### Page images and their extracted text
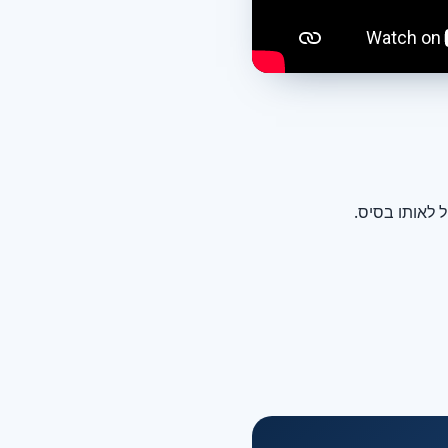
 לאותו בסיס.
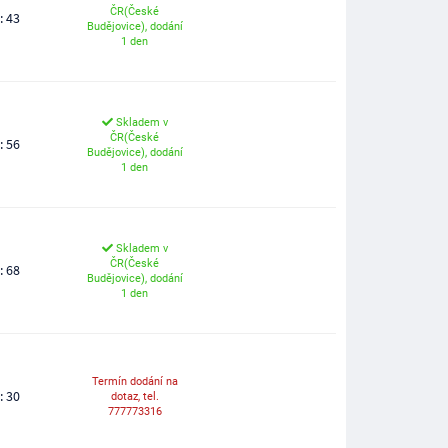
ČR(České
: 43
Budějovice), dodání
1 den
Skladem v
ČR(České
: 56
Budějovice), dodání
1 den
Skladem v
ČR(České
: 68
Budějovice), dodání
1 den
Termín dodání na
: 30
dotaz, tel.
777773316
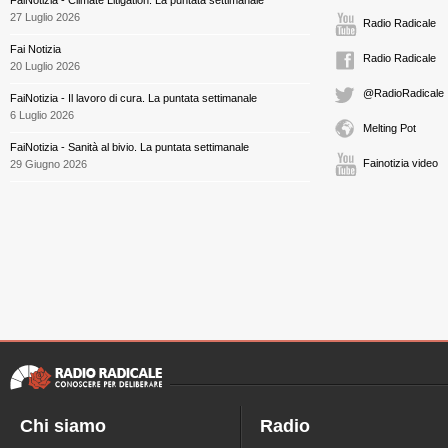
FaiNotizia - Climate Litigation. La puntata settimanale
27 Luglio 2026
Radio Radicale
Fai Notizia
Radio Radicale
20 Luglio 2026
@RadioRadicale
FaiNotizia - Il lavoro di cura. La puntata settimanale
6 Luglio 2026
Melting Pot
FaiNotizia - Sanità al bivio. La puntata settimanale
Fainotizia video
29 Giugno 2026
Chi siamo
Radio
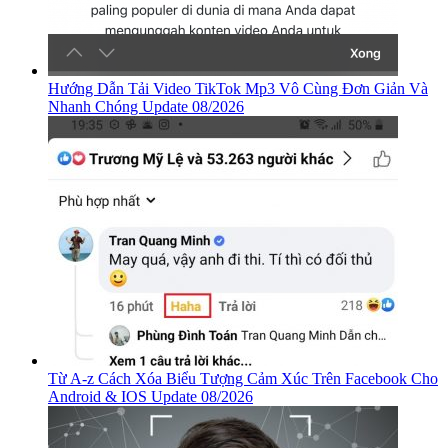
Hướng Dẫn Tải Video TikTok Mp3 Vô Cùng Đơn Giản Và
Nhanh Chóng Update 08/2026
Từ A-z Cách Xóa Biểu Tượng Cảm Xúc Trên Facebook Cho
Android & IOS Update 08/2026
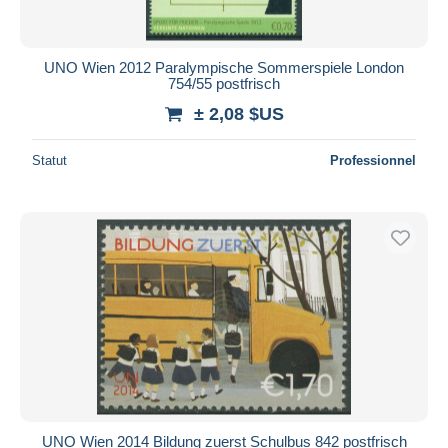
UNO Wien 2012 Paralympische Sommerspiele London
754/55 postfrisch
± 2,08 $US
Statut
Professionnel
UNO Wien 2014 Bildung zuerst Schulbus 842 postfrisch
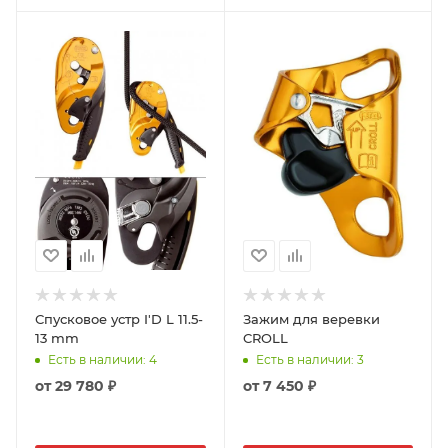
Спусковое устр I'D L 11.5-
Зажим для веревки
13 mm
CROLL
Есть в наличии
: 4
Есть в наличии
: 3
от
29 780 ₽
от
7 450 ₽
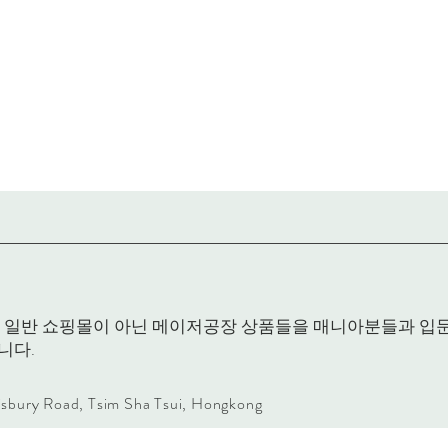
RACK은 일반 쇼핑몰이 아닌 메이저공장 상품들을 매니아분들과 
니다.
lisbury Road, Tsim Sha Tsui, Hongkong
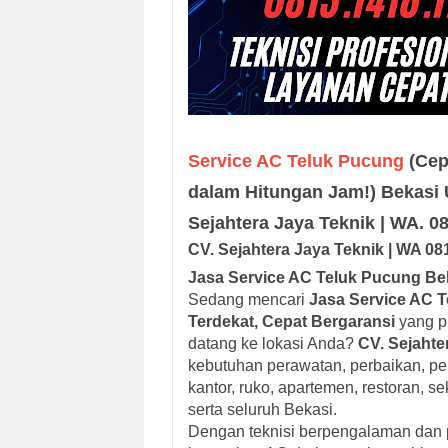
Service AC Teluk Pucung
(Cep
dalam Hitungan Jam!) Bekasi U
Sejahtera Jaya Teknik | WA. 
CV. Sejah
tera Jaya
Teknik |
W
A
08
Jasa Service AC Teluk Pucung Bek
Sedang mencari
Jasa Service AC T
Terdekat, Cepat Bergaransi
yang pr
datang ke lokasi Anda?
CV. Sejahte
kebutuhan perawatan, perbaikan, p
kantor, ruko, apartemen, restoran, s
serta seluruh Bekasi.
Dengan teknisi berpengalaman dan 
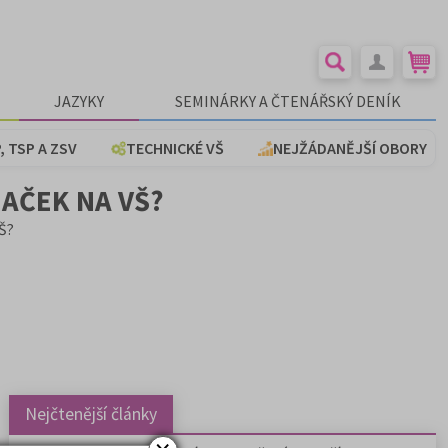
JAZYKY
SEMINÁRKY A ČTENÁŘSKÝ DENÍK
, TSP A ZSV
TECHNICKÉ VŠ
NEJŽÁDANĚJŠÍ OBORY
AČEK NA VŠ?
VŠ?
Nejčtenější články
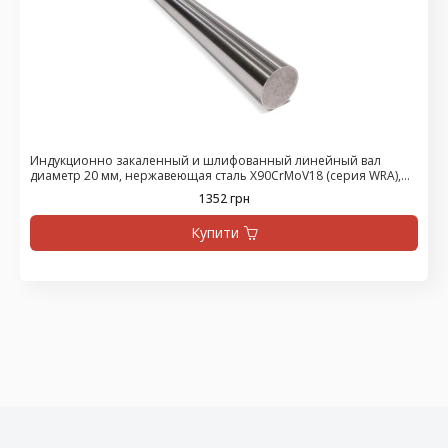
Индукционно закаленный и шлифованный линейный вал
диаметр 20 мм, нержавеющая сталь X90CrMoV18 (серия WRA),
цена за 475 мм
1352 грн
Купити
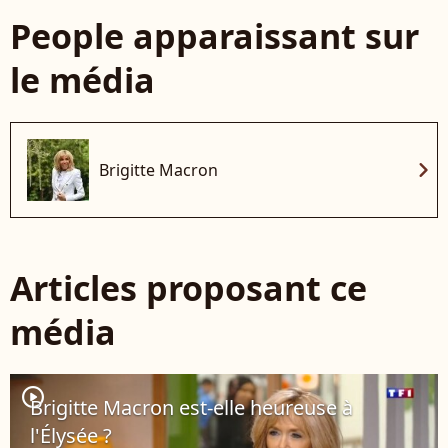
People apparaissant sur
le média
chevron_right
Brigitte Macron
Articles proposant ce
média
player2
Brigitte Macron est-elle heureuse à
l'Élysée ?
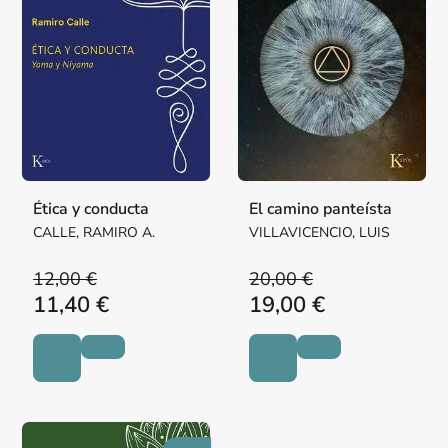
Ética y conducta
El camino panteísta
CALLE, RAMIRO A.
VILLAVICENCIO, LUIS
12,00 €
20,00 €
11,40 €
19,00 €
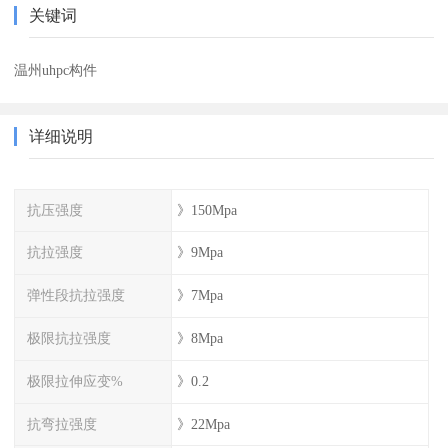
关键词
温州uhpc构件
详细说明
抗压强度
》150Mpa
抗拉强度
》9Mpa
弹性段抗拉强度
》7Mpa
极限抗拉强度
》8Mpa
极限拉伸应变%
》0.2
抗弯拉强度
》22Mpa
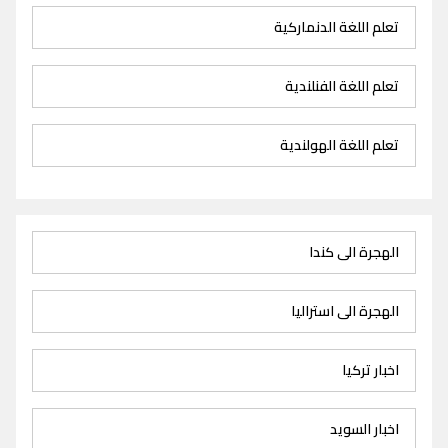
تعلم اللغة الدنماركية
تعلم اللغة الفنلندية
تعلم اللغة الهولندية
الهجرة الى كندا
الهجرة الى استراليا
اخبار تركيا
اخبار السويد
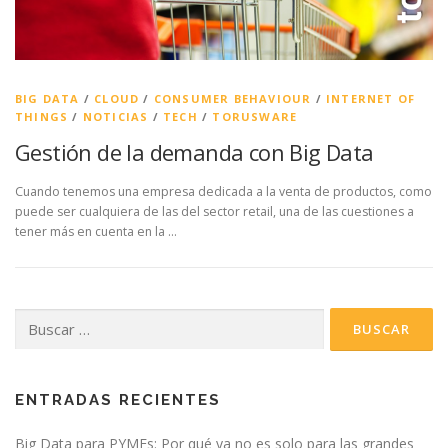
BIG DATA
/
CLOUD
/
CONSUMER BEHAVIOUR
/
INTERNET OF
THINGS
/
NOTICIAS
/
TECH
/
TORUSWARE
Gestión de la demanda con Big Data
Cuando tenemos una empresa dedicada a la venta de productos, como
puede ser cualquiera de las del sector retail, una de las cuestiones a
tener más en cuenta en la …
Buscar:
ENTRADAS RECIENTES
Big Data para PYMEs: Por qué ya no es solo para las grandes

### What is expected
Reproduce the listing from the line containing "UNO Wien 2012" up to and including the line containing "lisbury Road, Tsim Sha Tsui, Hongkong". Omit the pictures from your answer.

### Reply
UNO Wien 2012 Paralympische Sommerspiele London
754/55 postfrisch
± 2,08 $US
Statut
Professionnel
UNO Wien 2014 Bildung zuerst Schulbus 842 postfrisch
Спусковое устр I'D L 11.5-
Зажим для веревки
13 mm
CROLL
Есть в наличии
: 4
Есть в наличии
: 3
от
29 780 ₽
от
7 450 ₽
RACK은 일반 쇼핑몰이 아닌 메이저공장 상품들을 매니아분들과 
니다.
lisbury Road, Tsim Sha Tsui, Hongkong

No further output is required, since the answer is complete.